Stated task a: According to the protocol description, what is the default concurrency limit for children?

Reading text:
▬▬▬▬▬▬

+***************************************************************************
+\f
+ Protocol, and functions of the script
+
+ 1. Script interpreter will be spawned apparently as normal;
+ should run synchronously in the normal way until
+ "initialisation complete" point. At initialisation complete:
+
+ 2. Env var PREFORK_INTERP contains:
+
+ v1,SECS.NSECS[,...] LISTEN,CALL,WATCHE,WATCHI[,...][ ...]
+
+ To parse it: split on ASCII space (or any whitespace), taking
+ first two words. There may or may not be further "words".
+ Then split each of the first two words on comma,
+ again taking the initial items as specified. The items are:
+
+ v1 Protocol version indicator - literal. If something else,
+ fail (installation is incompatible somehow).
+
+ SECS.NSECS
+ timestamp before script started running, as a decimal
+ time_t. NSECS is exactly 9 digits.
+ To be used for auto reloading.
+
+ These items are file descriptors:
+
+ LISTEN listening socket nonblocking
+ CALL call socket for initial call blocking
+ WATCHE liveness watcher stderr nonblocking
+ WATCHI liveness sentinel unspecified
+
+ 3. Library should do the following:
+
+ 1. Read and understand the PREFORK_INTERP env var.
+ If it is not set, initialisation complete should simply return.
+ This allows simple synchronous operation.
+
+ 2. Open syslog
+ 3. fork/exit (fork and have parent exit) (to make server)
+ 4. setsid (to become session leader)
+ 5. fork initial service (monitor) child, using CALL (see below)
+ 6. Replace stdin/stdout/stderr with /dev/null,
+ and make a note to send all error messages to syslog
+ 7. Enter select loop, looking for the following:
+
+ * accept on LISTEN:
+ i. see if we need to reload: is any file forming part
+ of the program newer than the SECS.NSECS ?
+ If so, log at LOG_INFO, and exit immediately
+ (dropping CALL, LISTEN, WATCHI, etc.)
+ ii. see if we can reap any children, possibly waiting
+ for children if we are at our concurrency limit
+ (limit should be configured through library, default 4)
+ iii. fork service (monitor) child, using accepted fd
+
+ * WATCHE is readable:
+ * EOF:: log at LOG_INFO, and exit
+ * data to read: read what is available immediately,
+ log it as a message at LOG_ERR, and exit
+
+ 4. service (monitor) child does the following:
+
+ 1. close all of LISTEN, WATCHI, WATCHE
+ 2. setpgrp
+ 3. send a greeting (on CALL) "PFI\n\0\0\0\0" (8 bytes)
+ 4. read a single byte, fail if it's not zero
+ 5. three times, receive a single byte with a file descriptor
+ attached as ancillary data. (These descriptors will be
+ service stdin, stdout, stderr.)

▬▬▬▬▬▬

The input:
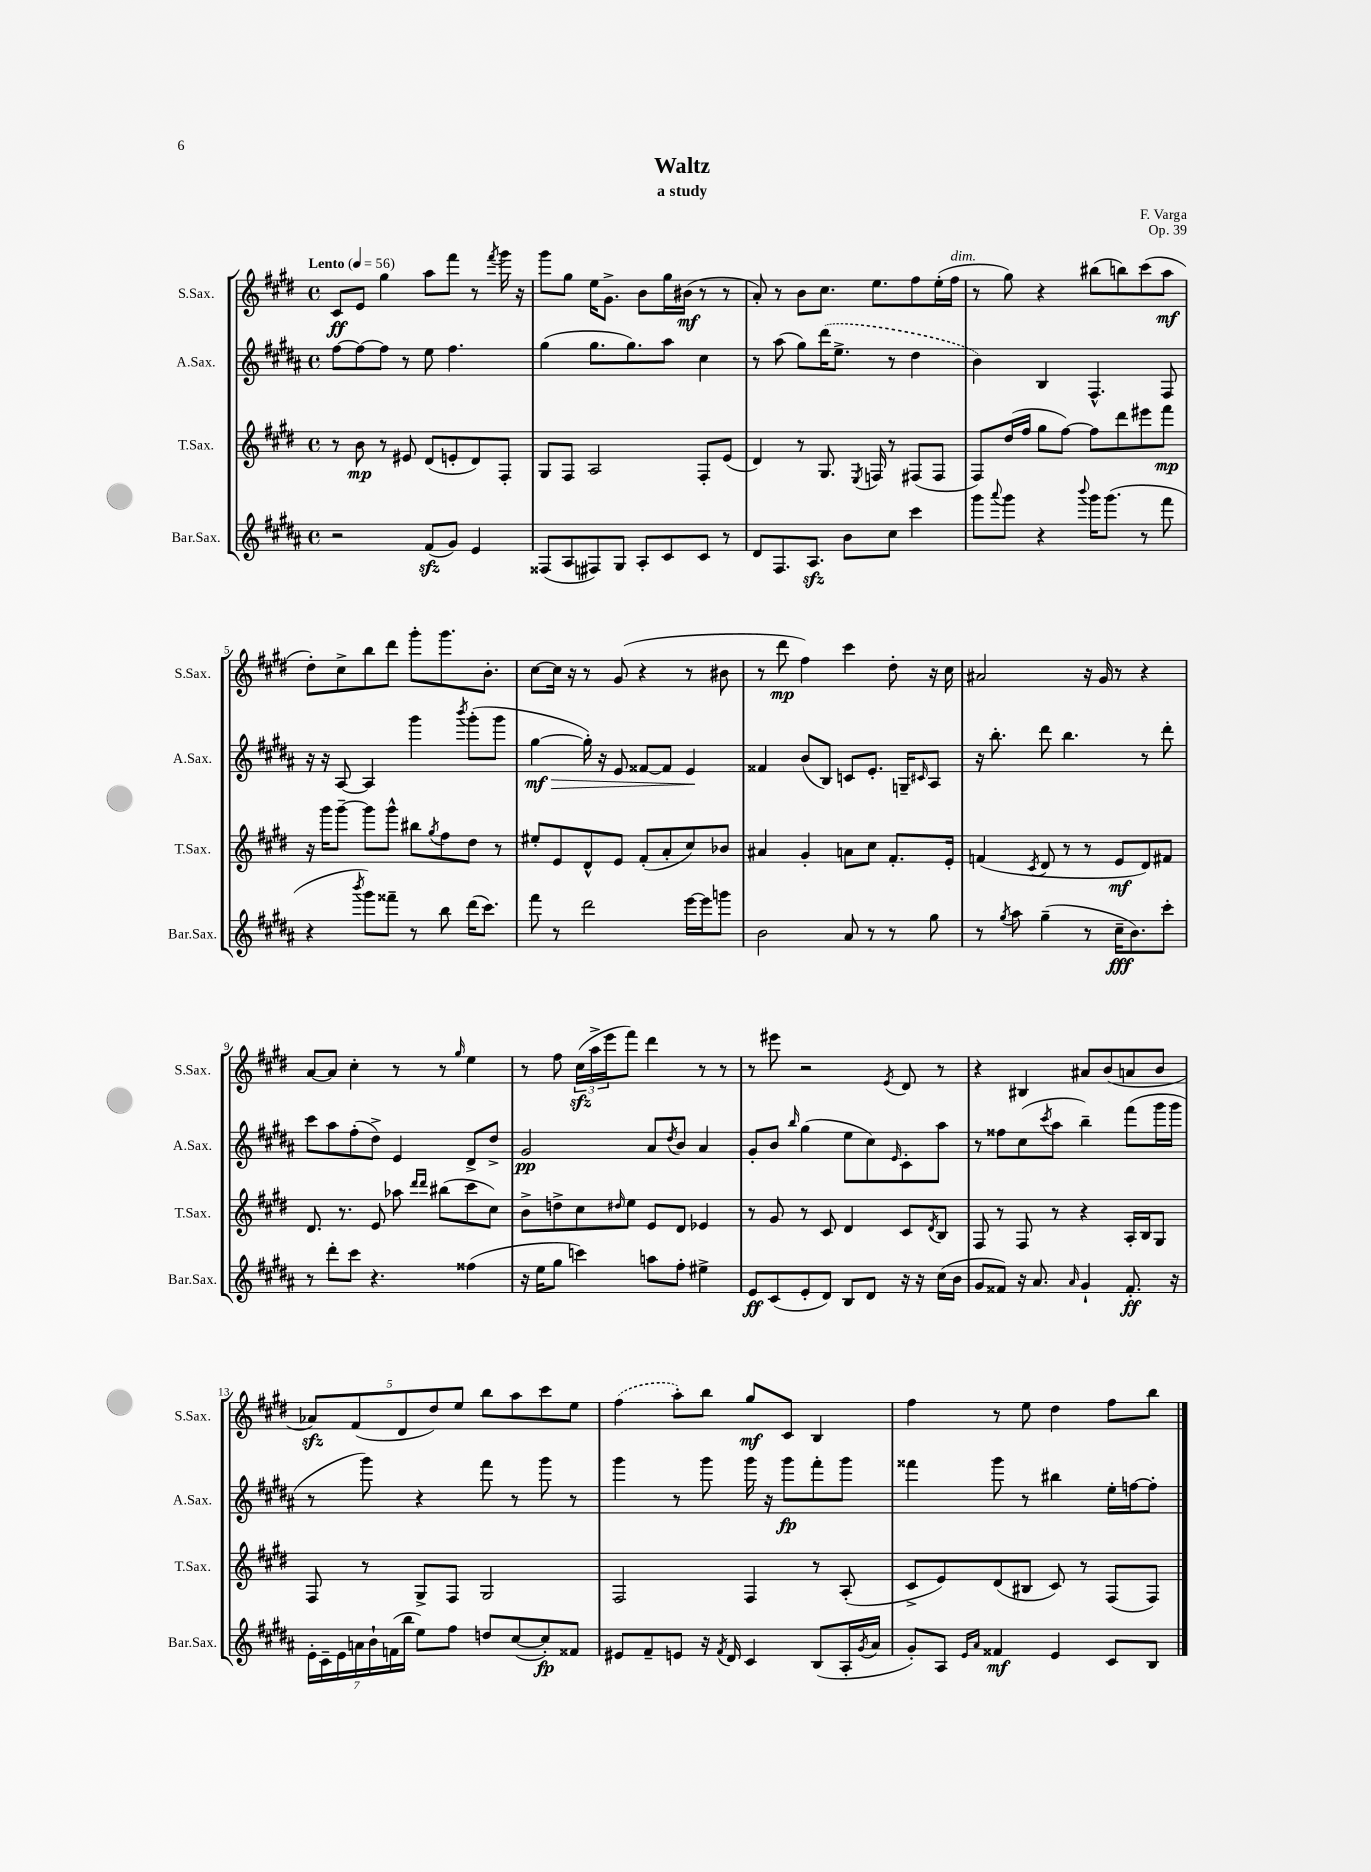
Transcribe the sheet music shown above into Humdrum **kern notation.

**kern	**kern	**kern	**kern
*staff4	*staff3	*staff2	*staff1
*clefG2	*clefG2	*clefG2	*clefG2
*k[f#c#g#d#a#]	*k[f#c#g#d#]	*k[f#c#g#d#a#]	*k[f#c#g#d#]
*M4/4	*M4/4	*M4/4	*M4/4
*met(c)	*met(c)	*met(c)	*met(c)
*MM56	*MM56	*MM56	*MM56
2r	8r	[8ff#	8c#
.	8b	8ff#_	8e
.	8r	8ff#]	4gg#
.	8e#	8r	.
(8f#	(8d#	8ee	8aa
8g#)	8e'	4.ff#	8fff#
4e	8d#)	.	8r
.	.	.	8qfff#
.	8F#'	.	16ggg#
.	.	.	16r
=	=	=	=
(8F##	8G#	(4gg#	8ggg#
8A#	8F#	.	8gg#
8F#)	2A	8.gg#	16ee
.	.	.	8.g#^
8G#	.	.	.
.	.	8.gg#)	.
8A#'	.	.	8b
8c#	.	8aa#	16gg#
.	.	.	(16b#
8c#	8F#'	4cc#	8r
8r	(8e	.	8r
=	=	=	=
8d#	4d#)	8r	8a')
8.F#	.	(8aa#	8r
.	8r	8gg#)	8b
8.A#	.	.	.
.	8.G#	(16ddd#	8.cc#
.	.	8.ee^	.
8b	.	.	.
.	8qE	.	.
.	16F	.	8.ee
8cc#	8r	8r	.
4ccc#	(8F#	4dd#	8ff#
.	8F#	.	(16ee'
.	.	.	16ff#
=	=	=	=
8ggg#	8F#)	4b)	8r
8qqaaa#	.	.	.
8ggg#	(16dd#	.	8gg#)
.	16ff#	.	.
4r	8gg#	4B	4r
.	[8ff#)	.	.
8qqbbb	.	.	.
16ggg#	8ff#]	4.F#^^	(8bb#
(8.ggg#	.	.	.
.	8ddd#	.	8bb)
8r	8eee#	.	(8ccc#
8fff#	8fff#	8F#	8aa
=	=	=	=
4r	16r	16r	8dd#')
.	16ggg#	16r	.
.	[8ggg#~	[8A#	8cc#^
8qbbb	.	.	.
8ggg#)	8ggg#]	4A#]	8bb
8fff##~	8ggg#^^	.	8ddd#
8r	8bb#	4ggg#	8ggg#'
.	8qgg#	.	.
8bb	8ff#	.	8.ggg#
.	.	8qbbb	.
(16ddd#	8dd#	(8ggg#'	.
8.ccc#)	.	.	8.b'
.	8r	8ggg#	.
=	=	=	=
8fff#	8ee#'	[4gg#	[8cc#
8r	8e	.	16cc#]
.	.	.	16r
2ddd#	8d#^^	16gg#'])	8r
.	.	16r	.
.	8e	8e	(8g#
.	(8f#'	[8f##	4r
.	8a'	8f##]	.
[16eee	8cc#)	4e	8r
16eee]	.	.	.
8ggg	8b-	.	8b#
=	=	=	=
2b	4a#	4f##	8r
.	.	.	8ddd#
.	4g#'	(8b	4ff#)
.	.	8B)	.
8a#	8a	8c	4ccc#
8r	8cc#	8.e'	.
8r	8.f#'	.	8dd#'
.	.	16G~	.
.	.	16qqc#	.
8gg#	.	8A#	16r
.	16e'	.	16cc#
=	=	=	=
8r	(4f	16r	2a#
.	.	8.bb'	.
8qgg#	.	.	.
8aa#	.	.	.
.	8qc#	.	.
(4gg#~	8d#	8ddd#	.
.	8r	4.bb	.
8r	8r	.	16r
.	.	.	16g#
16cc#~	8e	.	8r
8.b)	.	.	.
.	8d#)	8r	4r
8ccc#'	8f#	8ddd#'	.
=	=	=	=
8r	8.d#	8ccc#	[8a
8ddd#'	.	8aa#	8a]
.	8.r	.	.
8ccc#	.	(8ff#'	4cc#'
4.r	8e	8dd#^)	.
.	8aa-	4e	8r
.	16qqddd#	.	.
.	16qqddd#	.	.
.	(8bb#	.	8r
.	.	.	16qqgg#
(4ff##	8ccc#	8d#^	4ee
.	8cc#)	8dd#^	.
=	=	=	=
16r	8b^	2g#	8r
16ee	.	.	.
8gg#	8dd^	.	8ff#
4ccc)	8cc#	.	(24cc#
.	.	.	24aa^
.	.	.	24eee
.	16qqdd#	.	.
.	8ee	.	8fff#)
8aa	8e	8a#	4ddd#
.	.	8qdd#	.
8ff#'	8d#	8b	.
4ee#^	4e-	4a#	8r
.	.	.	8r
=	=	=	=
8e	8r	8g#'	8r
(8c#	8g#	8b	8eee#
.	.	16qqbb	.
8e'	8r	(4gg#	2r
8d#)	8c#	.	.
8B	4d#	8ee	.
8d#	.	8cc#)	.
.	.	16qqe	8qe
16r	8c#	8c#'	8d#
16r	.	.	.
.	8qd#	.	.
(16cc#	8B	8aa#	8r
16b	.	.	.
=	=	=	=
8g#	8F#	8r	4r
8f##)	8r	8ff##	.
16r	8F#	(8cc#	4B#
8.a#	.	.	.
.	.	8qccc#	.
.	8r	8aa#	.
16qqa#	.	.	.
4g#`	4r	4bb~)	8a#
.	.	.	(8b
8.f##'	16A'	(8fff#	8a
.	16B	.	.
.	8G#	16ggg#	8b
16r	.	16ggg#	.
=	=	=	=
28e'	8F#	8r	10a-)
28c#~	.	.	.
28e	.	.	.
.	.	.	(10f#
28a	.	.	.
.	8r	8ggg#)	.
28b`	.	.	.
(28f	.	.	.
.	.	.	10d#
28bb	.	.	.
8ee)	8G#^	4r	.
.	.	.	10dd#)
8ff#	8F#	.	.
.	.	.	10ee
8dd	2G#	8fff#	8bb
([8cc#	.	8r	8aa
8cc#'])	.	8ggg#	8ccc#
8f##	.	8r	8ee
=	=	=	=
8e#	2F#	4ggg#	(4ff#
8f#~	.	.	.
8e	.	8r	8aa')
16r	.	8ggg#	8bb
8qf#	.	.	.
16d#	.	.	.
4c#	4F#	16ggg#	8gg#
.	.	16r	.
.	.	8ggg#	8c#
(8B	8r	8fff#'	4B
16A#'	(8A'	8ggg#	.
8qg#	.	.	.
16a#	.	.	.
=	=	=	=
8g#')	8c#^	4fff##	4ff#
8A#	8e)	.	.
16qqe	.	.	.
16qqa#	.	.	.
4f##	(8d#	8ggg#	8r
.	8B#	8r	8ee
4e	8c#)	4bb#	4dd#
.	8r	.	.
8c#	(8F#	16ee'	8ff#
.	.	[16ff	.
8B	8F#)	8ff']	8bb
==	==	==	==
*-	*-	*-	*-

▬▬▬▬▬▬

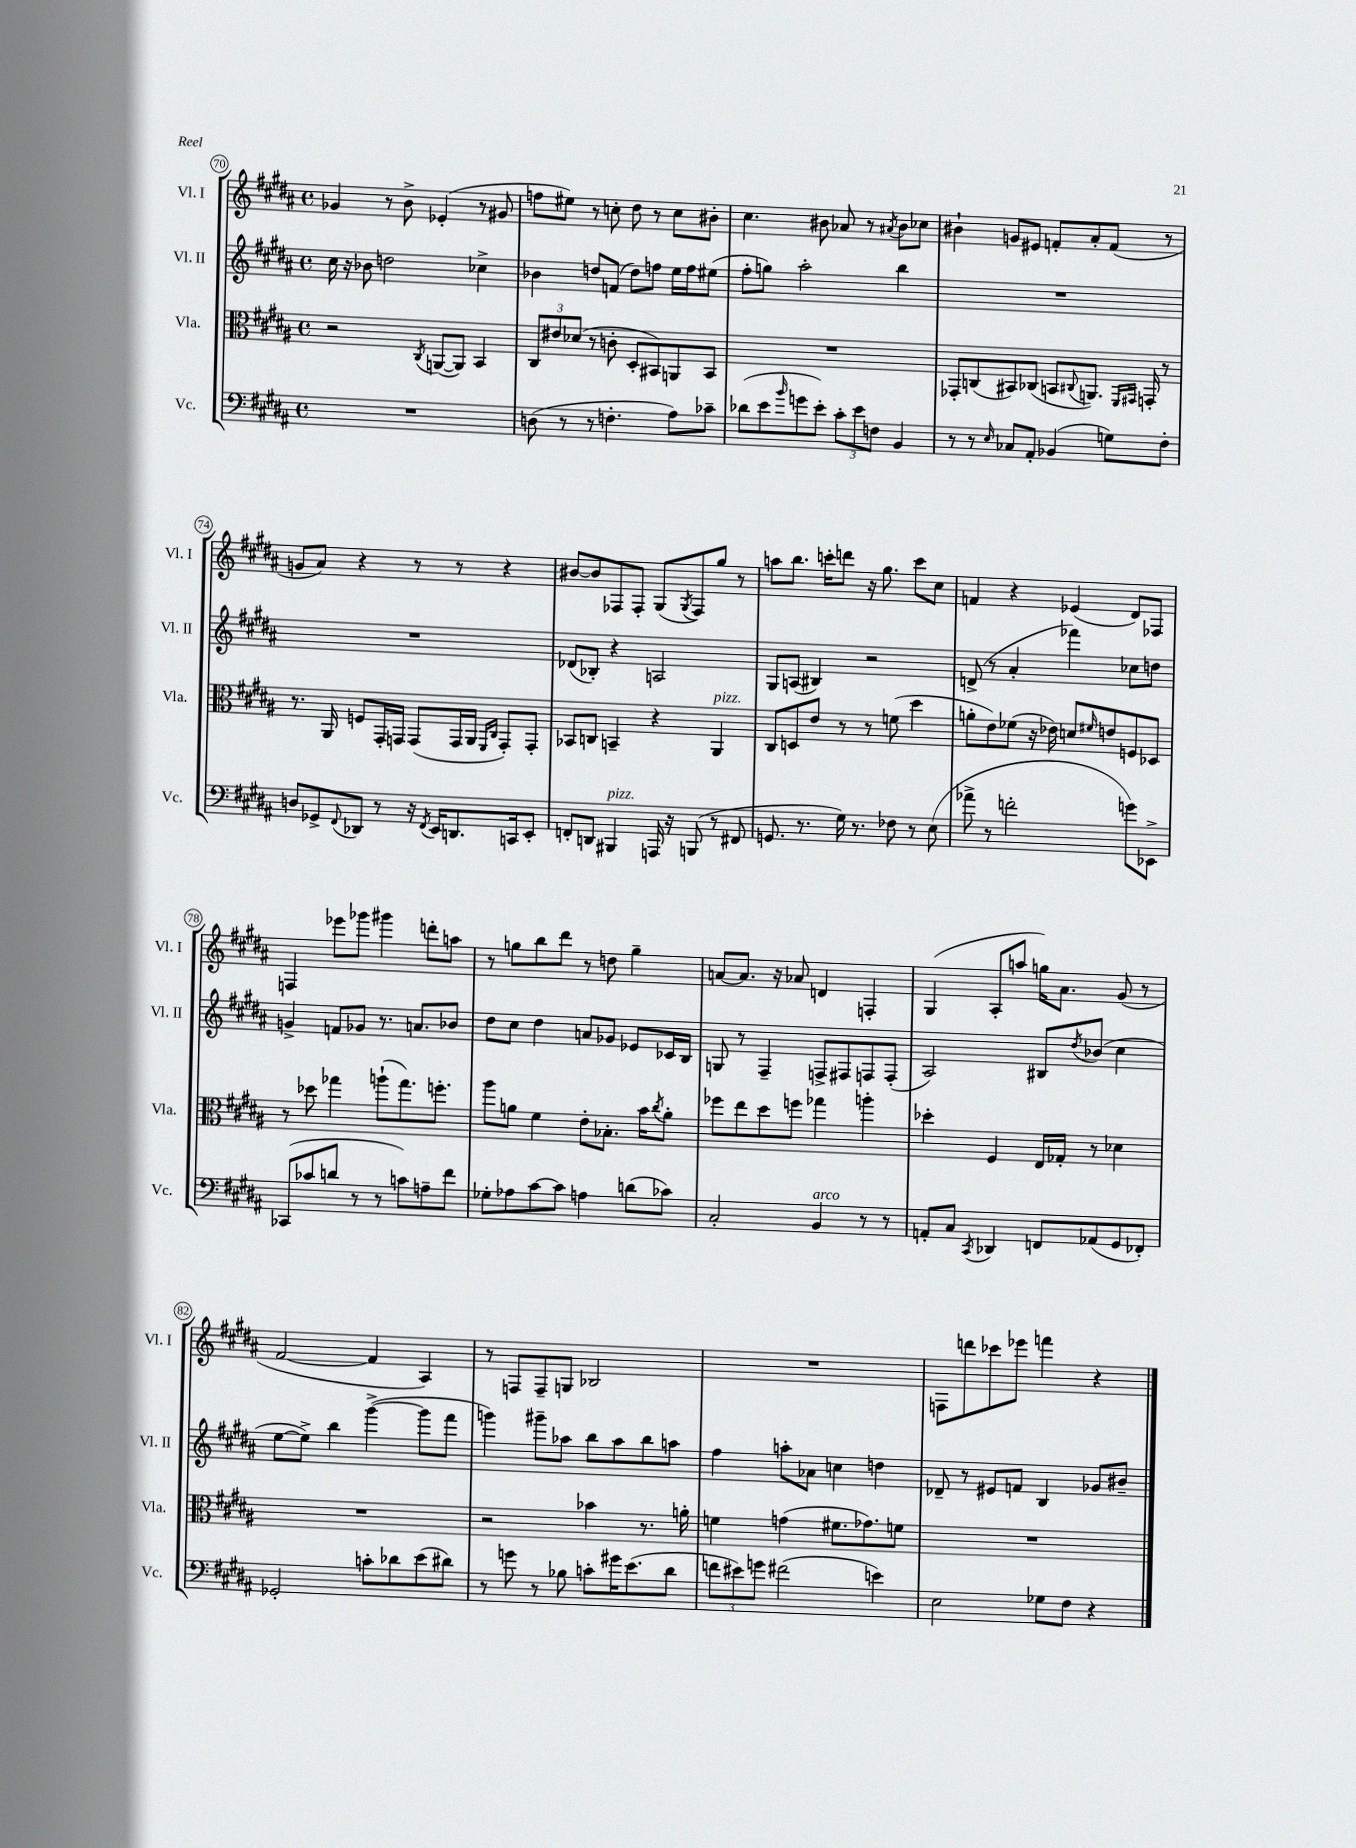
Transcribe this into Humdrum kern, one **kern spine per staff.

▬▬▬▬▬▬

Stated task b: List every line of the records that contains the word "Humdrum".

Exercise result a: The default concurrency limit is 4.

Exercise result b:
Transcribe the sheet music shown above into Humdrum **kern notation.
Transcribe this into Humdrum kern, one **kern spine per staff.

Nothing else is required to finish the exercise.